(Page-level text extractions)
- - - - -

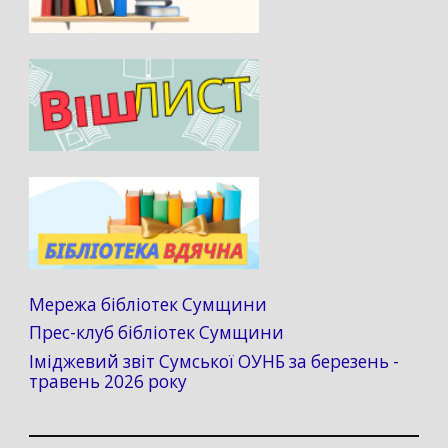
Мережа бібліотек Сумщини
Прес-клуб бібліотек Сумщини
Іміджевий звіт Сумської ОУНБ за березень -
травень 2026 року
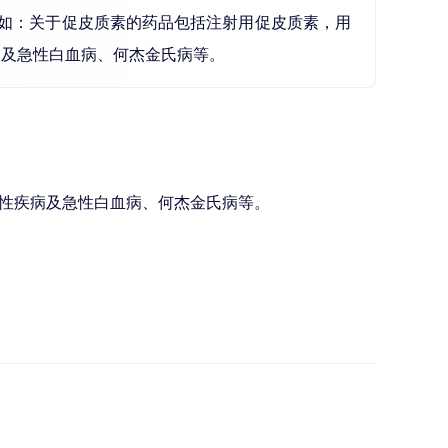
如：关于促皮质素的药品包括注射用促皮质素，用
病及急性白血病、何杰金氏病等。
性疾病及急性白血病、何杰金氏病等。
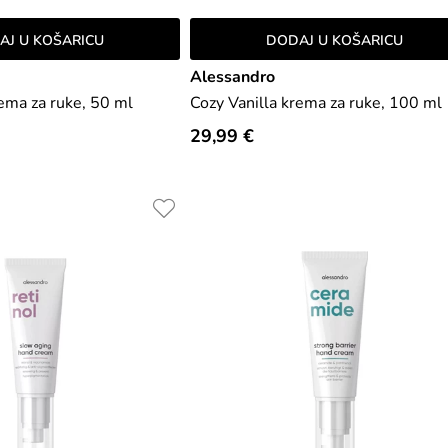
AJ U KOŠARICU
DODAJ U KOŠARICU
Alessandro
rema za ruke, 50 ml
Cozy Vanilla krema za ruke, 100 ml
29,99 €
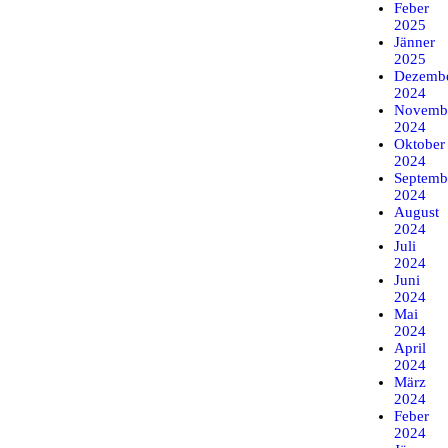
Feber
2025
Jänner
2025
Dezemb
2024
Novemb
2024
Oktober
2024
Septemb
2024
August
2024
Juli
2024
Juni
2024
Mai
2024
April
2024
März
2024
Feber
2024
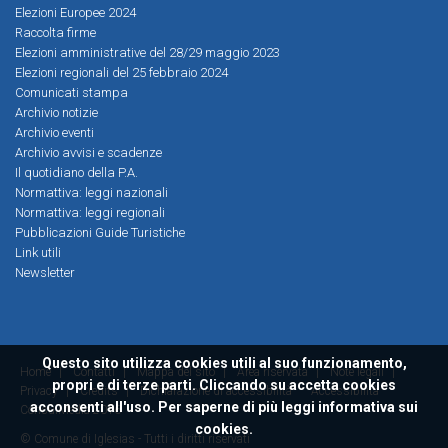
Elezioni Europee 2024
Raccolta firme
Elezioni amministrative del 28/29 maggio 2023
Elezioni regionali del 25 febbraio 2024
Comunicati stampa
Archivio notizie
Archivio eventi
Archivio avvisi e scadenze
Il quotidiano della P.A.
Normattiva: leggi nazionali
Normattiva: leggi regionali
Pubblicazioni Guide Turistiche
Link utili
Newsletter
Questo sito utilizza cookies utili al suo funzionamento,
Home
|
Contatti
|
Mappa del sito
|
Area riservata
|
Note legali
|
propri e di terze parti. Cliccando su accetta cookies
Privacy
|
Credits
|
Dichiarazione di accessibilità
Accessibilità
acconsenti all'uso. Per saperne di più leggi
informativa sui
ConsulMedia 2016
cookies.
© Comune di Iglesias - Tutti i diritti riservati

- - - - -

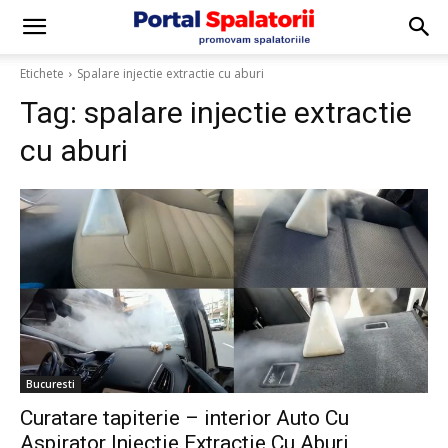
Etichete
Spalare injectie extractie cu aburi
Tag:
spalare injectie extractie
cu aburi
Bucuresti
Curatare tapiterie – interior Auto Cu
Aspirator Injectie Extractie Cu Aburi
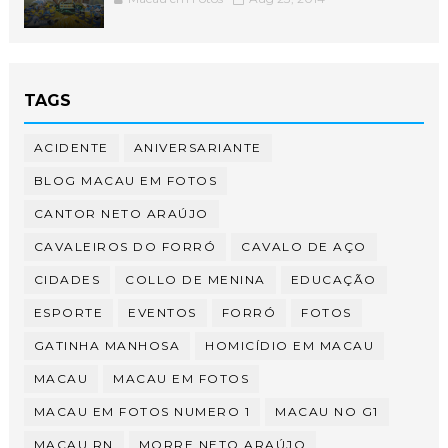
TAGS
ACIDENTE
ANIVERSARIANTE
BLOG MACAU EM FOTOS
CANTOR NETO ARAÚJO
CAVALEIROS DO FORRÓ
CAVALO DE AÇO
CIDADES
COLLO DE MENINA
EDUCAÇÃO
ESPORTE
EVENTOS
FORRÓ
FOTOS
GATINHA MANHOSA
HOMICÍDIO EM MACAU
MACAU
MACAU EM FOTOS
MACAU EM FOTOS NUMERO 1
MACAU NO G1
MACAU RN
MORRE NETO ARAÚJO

- - - - -

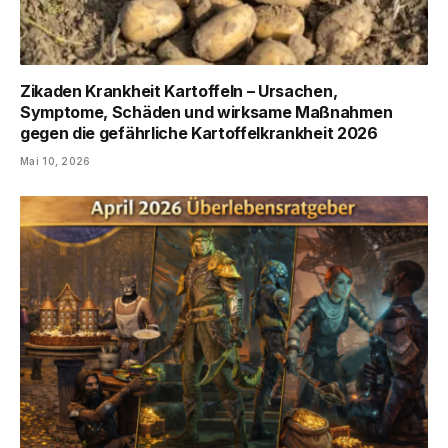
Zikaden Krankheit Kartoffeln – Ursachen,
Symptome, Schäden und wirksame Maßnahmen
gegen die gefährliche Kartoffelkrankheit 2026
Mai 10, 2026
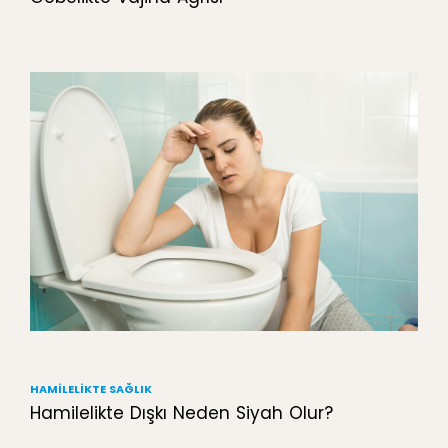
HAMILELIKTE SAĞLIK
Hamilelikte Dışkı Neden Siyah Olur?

- - - - -

— What is expected —
Please, from the entries above, set down exactly the lines from the one containing "Raccolta firme" through the one containing "Normattiva: leggi nazionali", and only those.

— Expected answer —
Raccolta firme
Elezioni amministrative del 28/29 maggio 2023
Elezioni regionali del 25 febbraio 2024
Comunicati stampa
Archivio notizie
Archivio eventi
Archivio avvisi e scadenze
Il quotidiano della P.A.
Normattiva: leggi nazionali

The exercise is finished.